In conclusion, these studies had a relatively small sample size, and unlike our study, used exogenous NOS inhibitors, which act indirectly. Our study involved the endogenous NOS inhibitor, ADMA, which has a pivotal role in NOS inhibition.

In conclusion, we investigated the role of ADMA molecules in patients with VVS using a cohort design.
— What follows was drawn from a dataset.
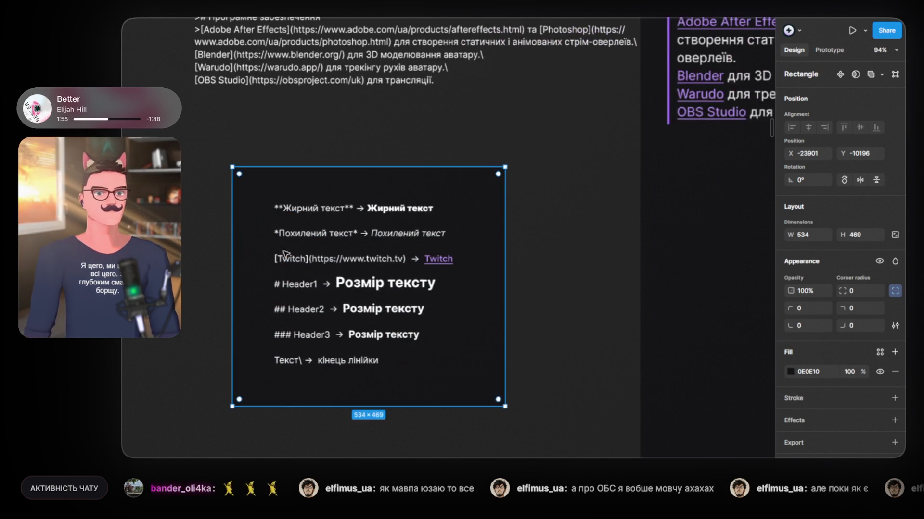
left_click_drag(515, 277, 489, 277)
Our results indicated that the alterations in plasma ADMA levels might have a role during syncopal episodes in patients with VVS. Nevertheless, further research is needed to clarify the role of ADMA in the pathophysiology of VVS.

Limitations

The major limitations of our study stemmed from it being a single-center study and the small sample size. Because of the lack of knowledge regarding the diurnal variation of ADMA levels, HUT tests were performed during the morning, and blood samples were collected before the tests. Furthermore, the NO levels were not measured to evaluate ADMA effects.